Reputation: 8505
I have few very large(10GB) xml files, with the following structure. As you can see the file contains series of records. what i would like to do is search record based on one or multiple properties. The problem is that a simple grep would give me the line containing the property. So for example, grep might give me a line 100, line 300 and so on. But, i require is the capability to extract the relevant record element, not just the lines that met the match. Are there any unix utilities that can help?
<records>
<record seq="1">
<properties>
<property name="AssetId">1234</property>
</properties>
<message>messsage1</message>
</record>
<record seq="2">
<properties>
<property name="VI-ID">4567</property>
</properties>
<message>message2</message>
</record>
<records>
Upvotes: 0
Views: 4722
Reputation: 295649
xmlstarlet
allows you to run XPath from shell scripts; this is a perfect use case.
For instance:
xmlstarlet sel -t \
-m '//record[properties/property[@name="AssetId"][text()="1234"]]' \
-c .
will print the entire record having an AssetId property of 1234.

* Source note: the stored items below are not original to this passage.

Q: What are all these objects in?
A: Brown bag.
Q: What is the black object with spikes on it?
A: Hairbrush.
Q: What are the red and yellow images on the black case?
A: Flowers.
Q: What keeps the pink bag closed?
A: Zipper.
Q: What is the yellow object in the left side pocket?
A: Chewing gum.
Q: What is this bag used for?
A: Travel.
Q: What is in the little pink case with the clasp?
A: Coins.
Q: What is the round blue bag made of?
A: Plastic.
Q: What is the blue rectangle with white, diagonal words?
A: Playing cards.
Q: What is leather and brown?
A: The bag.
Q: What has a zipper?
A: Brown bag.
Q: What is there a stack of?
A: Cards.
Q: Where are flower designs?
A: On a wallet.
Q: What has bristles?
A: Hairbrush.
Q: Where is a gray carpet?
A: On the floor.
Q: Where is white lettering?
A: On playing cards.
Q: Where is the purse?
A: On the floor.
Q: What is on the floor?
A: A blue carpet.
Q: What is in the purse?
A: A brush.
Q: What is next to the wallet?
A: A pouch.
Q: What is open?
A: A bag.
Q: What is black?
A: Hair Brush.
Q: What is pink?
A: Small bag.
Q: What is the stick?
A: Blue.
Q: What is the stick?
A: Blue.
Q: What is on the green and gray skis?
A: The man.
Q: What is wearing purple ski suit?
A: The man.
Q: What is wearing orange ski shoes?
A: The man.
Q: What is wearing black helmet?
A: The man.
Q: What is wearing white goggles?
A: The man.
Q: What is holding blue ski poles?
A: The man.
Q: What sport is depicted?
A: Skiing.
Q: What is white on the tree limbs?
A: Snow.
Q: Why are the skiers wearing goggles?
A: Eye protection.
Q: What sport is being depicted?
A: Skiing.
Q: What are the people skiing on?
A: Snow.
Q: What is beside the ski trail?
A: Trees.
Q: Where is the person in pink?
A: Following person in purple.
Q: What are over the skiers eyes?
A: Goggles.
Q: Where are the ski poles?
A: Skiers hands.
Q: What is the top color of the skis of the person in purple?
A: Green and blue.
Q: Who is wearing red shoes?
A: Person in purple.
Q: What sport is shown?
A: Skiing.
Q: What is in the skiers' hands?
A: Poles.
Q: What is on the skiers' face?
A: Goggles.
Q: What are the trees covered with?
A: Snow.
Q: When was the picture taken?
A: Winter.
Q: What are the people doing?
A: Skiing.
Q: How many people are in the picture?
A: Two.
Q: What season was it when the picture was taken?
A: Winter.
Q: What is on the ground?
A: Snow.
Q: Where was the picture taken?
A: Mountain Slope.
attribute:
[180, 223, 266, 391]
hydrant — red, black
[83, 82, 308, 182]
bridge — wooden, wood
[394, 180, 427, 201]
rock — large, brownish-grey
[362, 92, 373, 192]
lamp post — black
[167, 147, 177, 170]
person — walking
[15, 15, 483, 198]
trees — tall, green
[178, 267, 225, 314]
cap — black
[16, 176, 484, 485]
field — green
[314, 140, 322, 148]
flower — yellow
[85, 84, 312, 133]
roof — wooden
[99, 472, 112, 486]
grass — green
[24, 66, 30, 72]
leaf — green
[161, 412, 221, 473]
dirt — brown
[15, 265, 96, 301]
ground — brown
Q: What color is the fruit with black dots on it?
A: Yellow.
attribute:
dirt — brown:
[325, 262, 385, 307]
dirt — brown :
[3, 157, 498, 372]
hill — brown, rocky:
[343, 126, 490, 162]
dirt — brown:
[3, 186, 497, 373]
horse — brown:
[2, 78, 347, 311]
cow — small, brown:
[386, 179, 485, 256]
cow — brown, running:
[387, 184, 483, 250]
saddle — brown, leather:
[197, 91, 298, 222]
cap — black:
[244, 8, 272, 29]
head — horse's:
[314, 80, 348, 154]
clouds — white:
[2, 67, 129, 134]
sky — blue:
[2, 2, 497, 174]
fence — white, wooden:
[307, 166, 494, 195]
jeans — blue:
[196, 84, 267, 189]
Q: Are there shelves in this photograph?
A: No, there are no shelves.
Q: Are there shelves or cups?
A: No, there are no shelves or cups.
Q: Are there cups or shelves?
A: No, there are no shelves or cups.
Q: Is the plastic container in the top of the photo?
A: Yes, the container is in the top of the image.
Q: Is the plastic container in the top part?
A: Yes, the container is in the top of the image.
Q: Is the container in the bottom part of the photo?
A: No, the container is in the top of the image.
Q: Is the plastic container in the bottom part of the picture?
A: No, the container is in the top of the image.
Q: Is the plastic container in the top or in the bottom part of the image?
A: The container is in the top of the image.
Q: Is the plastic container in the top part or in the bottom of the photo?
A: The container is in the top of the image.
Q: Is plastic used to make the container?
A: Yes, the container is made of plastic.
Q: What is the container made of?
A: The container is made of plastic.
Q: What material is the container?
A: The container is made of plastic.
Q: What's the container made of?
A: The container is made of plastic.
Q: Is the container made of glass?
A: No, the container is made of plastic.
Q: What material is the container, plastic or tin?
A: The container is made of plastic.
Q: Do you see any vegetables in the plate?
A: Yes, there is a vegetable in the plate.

If you want to do multiple matches within one pass, this is supported too:
xmlstarlet sel \
-t -m '//record[properties/property[@name="AssetId"][text()="1234"]]' \
-c . -n -n \
-t -m '//record[properties/property/@name="VI-ID"]' \
-c . -n -n \
<input.xml
...this version will print either a record with an AssetID of 1234, or any record with a VI-ID
present with any value, and put two newlines after each record emitted.
Upvotes: 4
Reputation: 28049
In case you only want to use basic unix tools, here's a (stupid) little sed script that can extract out a property that is either on one line, or that spans multiple lines:
sed -n '
/<open>[^<]*<\/open>/ {
p
b
}
/<open>/,/<\/open>/ {
p
}' file.xml
Sample input:
<open>stuff</open>
<otherTag>
otherstuff
</otherTag>
<open>
morestuff
</open>
<otherTag>astlkj</otherTag>
Sample output:
<open>stuff</open>
<open>
morestuff
</open>
Not up for production use: if a tag has multiple attributes, this method quickly becomes difficult, cumbersome, and, if the xml is convoluted enough, impossible. But it ought to do for parsing out information here and there.
Upvotes: 0
Reputation: 49118
Probably the simplest way is to use the -C
option to grep
. It will print the specified number of lines around each match. Yes, it won't stop exactly on a record boundary, but usually just insuring it's included is enough for my needs.
Upvotes: 0